Armenia - President Serzh Sarkisian (R) visits wounded opposition presidential candidate Paruyr Hayrikian at a Yerevan hospital, 01Feb2013.
Armenia - President Serzh Sarkisian (R) visits wounded opposition presidential candidate Paruyr Hayrikian at a Yerevan hospital, 01Feb2013.
The Armenian government made a decision on Thursday to allocate funds for further treatment abroad of a presidential candidate, who survived an apparent assassination attempt during the election campaign earlier this year and is now grappling with the consequences of a gunshot wound.

Paruyr Hayrikian was hit in the collar-bone in a close-range shooting attack on January 31. Doctors who have treated the 63-year-old Soviet-era dissident in a Yerevan hospital said the wound was healing well after the removal of the bullet. But they gave a less optimistic forecast for a successful treatment of Hayrikian’s nervous system which they said had also been damaged by the bullet.

Specialists in Yerevan recommended that Hayrikian seek correspondent medical treatment that is available only in foreign clinics.

An equivalent of nearly $50,000 earmarked by the government will serve the purpose of covering the medical expenses of Hayrikian, who has complained of continuing aches and difficulty in moving his right arm in recent weeks.

A Hayrikian aide told RFE/RL’s Armenian Service (Azatutyun.am) on Thursday that the veteran politician had left for the Netherlands earlier in the morning. He said Hayrikian would be treated at one of clinics in Rotterdam, but found it difficult to say how much this treatment would eventually cost him.

Earlier this month Armenia’s National Security Service (NSS) arrested another former candidate, thitherto little-known Vardan Sedrakian, on suspicion of masterminding the crime against Hayrikian that was allegedly carried out by two gunmen detained within a little more than a week after the attack.

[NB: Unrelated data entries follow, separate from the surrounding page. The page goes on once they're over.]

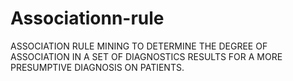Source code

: # Associationn-rule
ASSOCIATION RULE MINING TO DETERMINE THE DEGREE OF ASSOCIATION IN A SET  OF DIAGNOSTICS RESULTS FOR A MORE PRESUMPTIVE DIAGNOSIS ON PATIENTS.

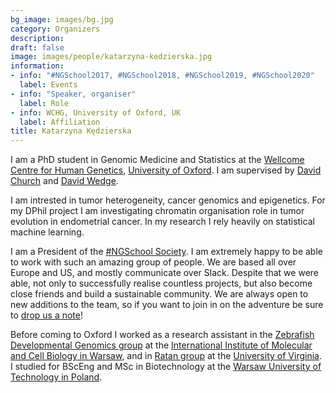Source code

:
 ```yaml
---
bg_image: images/bg.jpg
category: Organizers
description: 
draft: false
image: images/people/katarzyna-kedzierska.jpg
information:
- info: "#NGSchool2017, #NGSchool2018, #NGSchool2019, #NGSchool2020"
  label: Events
- info: "Speaker, organiser"
  label: Role
- info: WCHG, University of Oxford, UK
  label: Affiliation
title: Katarzyna Kędzierska
---
```


I am a PhD student in Genomic Medicine and Statistics at the [Wellcome Centre for Human Genetics](https://www.well.ox.ac.uk/), [University of Oxford](http://www.ox.ac.uk/). I am supervised by [David Church](https://www.well.ox.ac.uk/people/david-church) and [David Wedge](https://www.bdi.ox.ac.uk/Team/david-wedge). 

I am intrested in tumor heterogeneity, cancer genomics and epigenetics. For my DPhil project I am investigating chromatin organisation role in tumor evolution in endometrial cancer. In my research I rely heavily on statistical machine learning. 

I am a President of the [#NGSchool Society](../society). I am extremely happy to be able to work with such an amazing group of people. We are based all over Europe and US, and mostly communicate over Slack. Despite that we were able, not only to successfully realise countless projects, but also become close friends and build a sustainable community. We are always open to new additions to the team, so if you want to join in on the adventure be sure to [drop us a note](../contact)!

Before coming to Oxford I worked as a research assistant in the [Zebrafish Developmental Genomics group](https://zdglab.iimcb.gov.pl/) at the [International Institute of Molecular and Cell Biology in Warsaw](https://www.iimcb.gov.pl/en/), and in [Ratan group](https://med.virginia.edu/faculty/faculty-listing/ar7jq/) at the [University of Virginia](https://med.virginia.edu/). I studied for BScEng and MSc in Biotechnology at the [Warsaw University of Technology in Poland](http://www.ch.pw.edu.pl/ch_en).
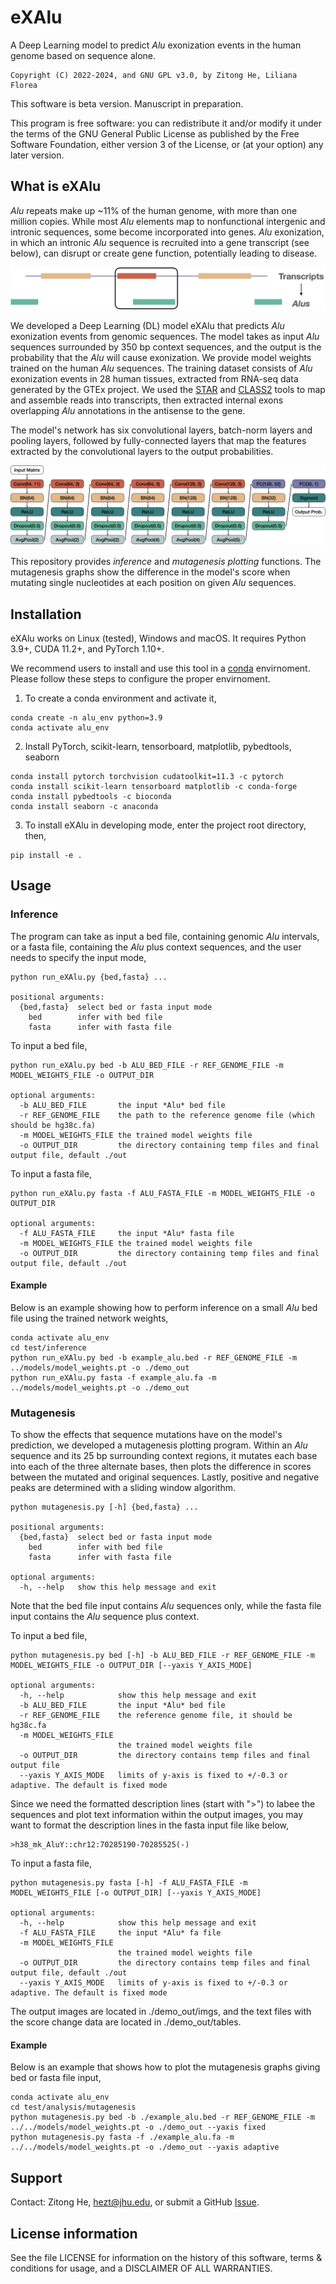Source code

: # eXAlu
A Deep Learning model to predict *Alu* exonization events in the human genome based on sequence alone.

```
Copyright (C) 2022-2024, and GNU GPL v3.0, by Zitong He, Liliana Florea
```
This software is beta version. Manuscript in preparation.

This program is free software: you can redistribute it and/or modify it under the terms of the GNU General Public License as published by the Free Software Foundation, either version 3 of the License, or (at your option) any later version.

## What is eXAlu
*Alu* repeats make up ~11% of the human genome, with more than one million copies. While most *Alu* elements map to nonfunctional intergenic and intronic sequences, some become incorporated into genes. *Alu* exonization, in which an intronic *Alu* sequence is recruited into a gene transcript (see below), can disrupt or create gene function, potentially leading to disease. 

![transcript_alu](images/transcript_alu.png)

We developed a Deep Learning (DL) model eXAlu that predicts *Alu* exonization events from genomic sequences. The model takes as input *Alu* sequences surrounded by 350 bp context sequences, and the output is the probability that the *Alu* will cause exonization. We provide model weights trained on the human *Alu* sequences. The training dataset consists of *Alu* exonization events in 28 human tissues, extracted from RNA-seq data generated by the GTEx project. We used the [STAR](https://github.com/alexdobin/STAR) and [CLASS2](https://sourceforge.net/p/splicebox/wiki/CLASS/) tools to map and assemble reads into transcripts, then extracted internal exons overlapping *Alu* annotations in the antisense to the gene.

The model's network has six convolutional layers, batch-norm layers and pooling layers, followed by fully-connected layers that map the features extracted by the convolutional layers to the output probabilities.

![model_network](images/model_network.png)

This repository provides *inference* and *mutagenesis plotting* functions. The mutagenesis graphs show the difference in the model's score when mutating single nucleotides at each position on given *Alu* sequences.

## Installation
eXAlu works on Linux (tested), Windows and macOS. It requires Python 3.9+, CUDA 11.2+, and PyTorch 1.10+.

We recommend users to install and use this tool in a [conda](https://www.anaconda.com/) envirnoment. Please follow these steps to configure the proper envirnoment.

1. To create a conda environment and activate it,
```
conda create -n alu_env python=3.9
conda activate alu_env
```
2. Install PyTorch, scikit-learn, tensorboard, matplotlib, pybedtools, seaborn
```
conda install pytorch torchvision cudatoolkit=11.3 -c pytorch
conda install scikit-learn tensorboard matplotlib -c conda-forge
conda install pybedtools -c bioconda
conda install seaborn -c anaconda
```
3. To install eXAlu in developing mode, enter the project root directory, then, 
```
pip install -e .
```

## Usage

### Inference
The program can take as input a bed file, containing genomic *Alu* intervals, or a fasta file, containing the *Alu* plus context sequences, and the user needs to specify the input mode,
```
python run_eXAlu.py {bed,fasta} ...

positional arguments:
  {bed,fasta}  select bed or fasta input mode
    bed        infer with bed file
    fasta      infer with fasta file
```

To input a bed file,
```
python run_eXAlu.py bed -b ALU_BED_FILE -r REF_GENOME_FILE -m MODEL_WEIGHTS_FILE -o OUTPUT_DIR

optional arguments:
  -b ALU_BED_FILE       the input *Alu* bed file
  -r REF_GENOME_FILE    the path to the reference genome file (which should be hg38c.fa)
  -m MODEL_WEIGHTS_FILE the trained model weights file
  -o OUTPUT_DIR         the directory containing temp files and final output file, default ./out
```

To input a fasta file,
```
python run_eXAlu.py fasta -f ALU_FASTA_FILE -m MODEL_WEIGHTS_FILE -o OUTPUT_DIR

optional arguments:
  -f ALU_FASTA_FILE     the input *Alu* fasta file
  -m MODEL_WEIGHTS_FILE the trained model weights file
  -o OUTPUT_DIR         the directory containing temp files and final output file, default ./out
```

#### Example
Below is an example showing how to perform inference on a small *Alu* bed file using the trained network weights,

```
conda activate alu_env
cd test/inference
python run_eXAlu.py bed -b example_alu.bed -r REF_GENOME_FILE -m ../models/model_weights.pt -o ./demo_out
python run_eXAlu.py fasta -f example_alu.fa -m ../models/model_weights.pt -o ./demo_out
```

### Mutagenesis
To show the effects that sequence mutations have on the model's prediction, we developed a mutagenesis plotting program. Within an *Alu* sequence and its 25 bp surrounding context regions, it mutates each base into each of the three alternate bases, then plots the difference in scores between the mutated and original sequences. Lastly, positive and negative peaks are determined with a sliding window algorithm. 

```
python mutagenesis.py [-h] {bed,fasta} ...

positional arguments:
  {bed,fasta}  select bed or fasta input mode
    bed        infer with bed file
    fasta      infer with fasta file

optional arguments:
  -h, --help   show this help message and exit
```
Note that the bed file input contains *Alu* sequences only, while the fasta file input contains the *Alu* sequence plus context.

To input a bed file,
```
python mutagenesis.py bed [-h] -b ALU_BED_FILE -r REF_GENOME_FILE -m MODEL_WEIGHTS_FILE -o OUTPUT_DIR [--yaxis Y_AXIS_MODE]

optional arguments:
  -h, --help            show this help message and exit
  -b ALU_BED_FILE       the input *Alu* bed file
  -r REF_GENOME_FILE    the reference genome file, it should be hg38c.fa
  -m MODEL_WEIGHTS_FILE
                        the trained model weights file
  -o OUTPUT_DIR         the directory contains temp files and final output file
  --yaxis Y_AXIS_MODE   limits of y-axis is fixed to +/-0.3 or adaptive. The default is fixed mode
```
Since we need the formatted description lines (start with ">") to labee the sequences and plot text information within the output images, you may want to format the description lines in the fasta input file like below,
```
>h38_mk_AluY::chr12:70285190-70285525(-)
```
To input a fasta file,
```
python mutagenesis.py fasta [-h] -f ALU_FASTA_FILE -m MODEL_WEIGHTS_FILE [-o OUTPUT_DIR] [--yaxis Y_AXIS_MODE]

optional arguments:
  -h, --help            show this help message and exit
  -f ALU_FASTA_FILE     the input *Alu* fa file
  -m MODEL_WEIGHTS_FILE
                        the trained model weights file
  -o OUTPUT_DIR         the directory contains temp files and final output file, default ./out
  --yaxis Y_AXIS_MODE   limits of y-axis is fixed to +/-0.3 or adaptive. The default is fixed mode
```

The output images are located in ./demo_out/imgs, and the text files with the score change data are located in ./demo_out/tables.

#### Example
Below is an example that shows how to plot the mutagenesis graphs giving bed or fasta file input,
```
conda activate alu_env
cd test/analysis/mutagenesis
python mutagenesis.py bed -b ./example_alu.bed -r REF_GENOME_FILE -m ../../models/model_weights.pt -o ./demo_out --yaxis fixed
python mutagenesis.py fasta -f ./example_alu.fa -m ../../models/model_weights.pt -o ./demo_out --yaxis adaptive
```
## Support
Contact: Zitong He, hezt@jhu.edu, or submit a GitHub [Issue](https://github.com/splicebox/eXAlu/issues).

## License information
See the file LICENSE for information on the history of this software, terms & conditions for usage, and a DISCLAIMER OF ALL WARRANTIES.
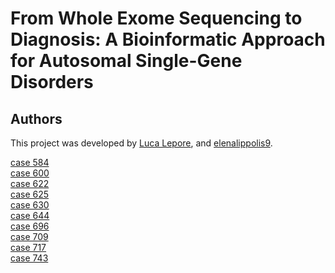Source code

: # From Whole Exome Sequencing to Diagnosis: A Bioinformatic Approach for Autosomal Single-Gene Disorders


## Authors
This project was developed by [Luca Lepore](https://github.com/lulepo99), and [elenalippolis9](https://github.com/elenalippolis9).

[case 584](https://elenalippolis9.github.io/genomics2024/multiqc_report_case584.html) <br>
[case 600](https://elenalippolis9.github.io/genomics2024/multiqc_report_case600.html) <br>
[case 622](https://elenalippolis9.github.io/genomics2024/multiqc_report_case622.html) <br>
[case 625](https://elenalippolis9.github.io/genomics2024/multiqc_report_case625.html) <br>
[case 630](https://elenalippolis9.github.io/genomics2024/multiqc_report_case630.html) <br>
[case 644](https://elenalippolis9.github.io/genomics2024/multiqc_report_case644.html) <br>
[case 696](https://elenalippolis9.github.io/genomics2024/multiqc_report_case696.html) <br>
[case 709](https://elenalippolis9.github.io/genomics2024/multiqc_report_case709.html) <br>
[case 717](https://elenalippolis9.github.io/genomics2024/multiqc_report_case717.html) <br>
[case 743](https://elenalippolis9.github.io/genomics2024/multiqc_report_case743.html) <br>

Sedrakian has strongly denied the charge, claiming to have been framed up. The self-styled scholar himself predicted his arrest one week before the February 18 presidential election. He told media then that the authorities would exploit the fact that he personally knew the two men accused of shooting and wounding Hayrikian.

Last week Hayrikian again criticized law-enforcement authorities for failing to solve the crime despite having three people under arrest.

At a press conference on March 20 the former candidate’s lawyer Levon Baghdasarian said that his client believed Sedrakian and the two other suspects had only “a tiny part in the monstrous crime.” Hayrikian, therefore, demanded that investigators from the NSS “identify the real mastermind within a reasonable period.”